Lewis said he has seen a lot of progress from Jackson the second half of the season, even if it didn’t start showing up until the last few weeks.

“William is really understanding what playing cornerback is all about,” Lewis said. “There’s more to it than just lining up on your guy. You have to understand the changes that occur within the play, the scheme and the coverage. He has to keep adjusting to that throughout.

“… It’s part of any development for a young player.”

»LOOKING BACK: Jackson excels after lost rookie season

Jackson, a Houston native, is still looking for his first interception this season, and he could get opportunity Sunday as Brown and Smith-Schuster are among the rare wide receiver tandems to record 100 catches or more in the same season.

That means Ben Roethlisberger will be targeting the Bengals’ secondary plenty, even if James Conner, who has missed three straight games with an ankle injury, returns to play as expected. Smith-Schuster leads the Steelers with 1,389 yards and six touchdowns on 106 receptions, and Brown adds 1,297 yards and 15 touchdowns on 104 catches.

-- DATASET RECORDS --
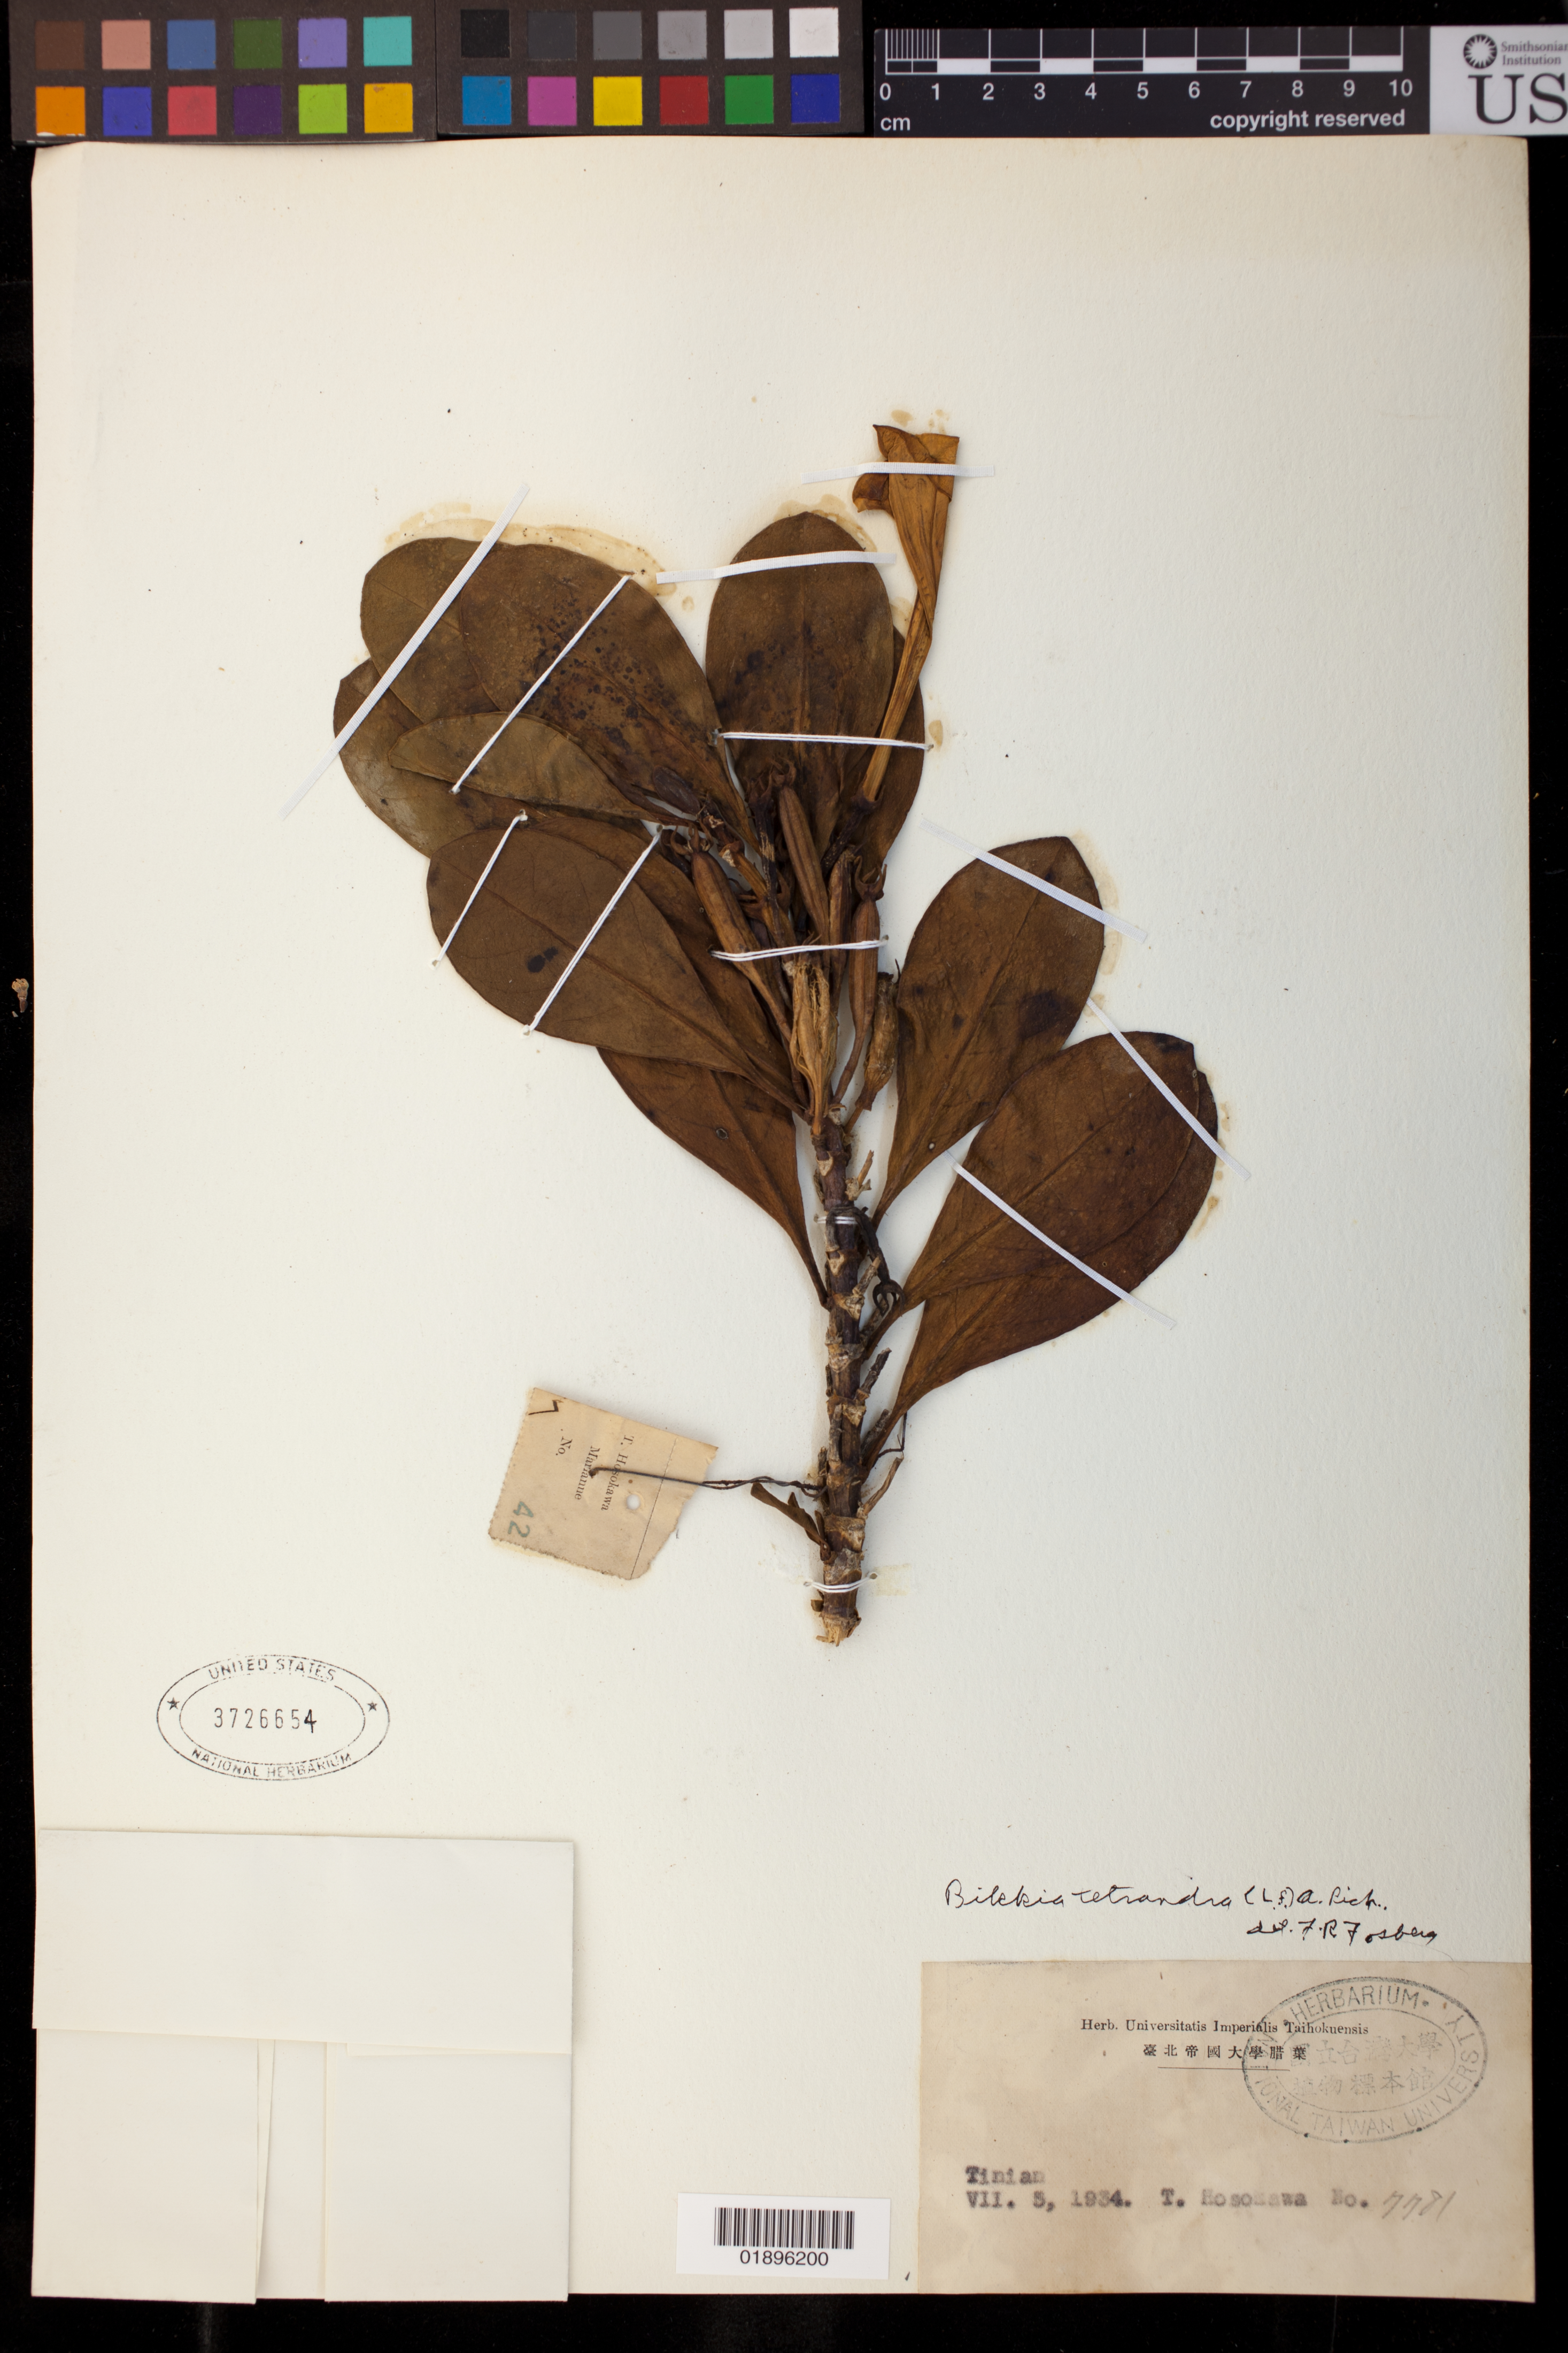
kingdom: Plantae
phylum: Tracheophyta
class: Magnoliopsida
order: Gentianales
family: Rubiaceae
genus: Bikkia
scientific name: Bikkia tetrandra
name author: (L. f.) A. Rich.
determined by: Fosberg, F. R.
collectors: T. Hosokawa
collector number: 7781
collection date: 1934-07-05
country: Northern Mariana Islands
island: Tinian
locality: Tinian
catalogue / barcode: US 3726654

-- WORK TO DO --
1. Duplicate the listing line for line without changes, beginning at the line that has "scientific name: Bikkia tetrandra" and stopping after the final line of the listing.
2. Go on with the football article about the Bengals and Steelers from the point where it stops.

-- ANSWERS BELOW --
1.
scientific name: Bikkia tetrandra
name author: (L. f.) A. Rich.
determined by: Fosberg, F. R.
collectors: T. Hosokawa
collector number: 7781
collection date: 1934-07-05
country: Northern Mariana Islands
island: Tinian
locality: Tinian
catalogue / barcode: US 3726654

2.
None of the Bengals cornerbacks have an interception this season, making them one of just two teams in the league without a cornerback pick.

Jackson wants to be the player responsible for shutting down elite receivers, so he looks forward to that opportunity if it comes Sunday. He has 38 tackles and 13 passes defensed in 15 starts.

“I really wanted to be that guy,” Jackson said. “I wanted to be one of those guys that holds the No. 1 guy and travels and has fun. When you have one job, all you have to do is lockdown one person, it’s a fun task. For the coaches to have that much respect to give you that it’s always in the back of your mind to have a great game.”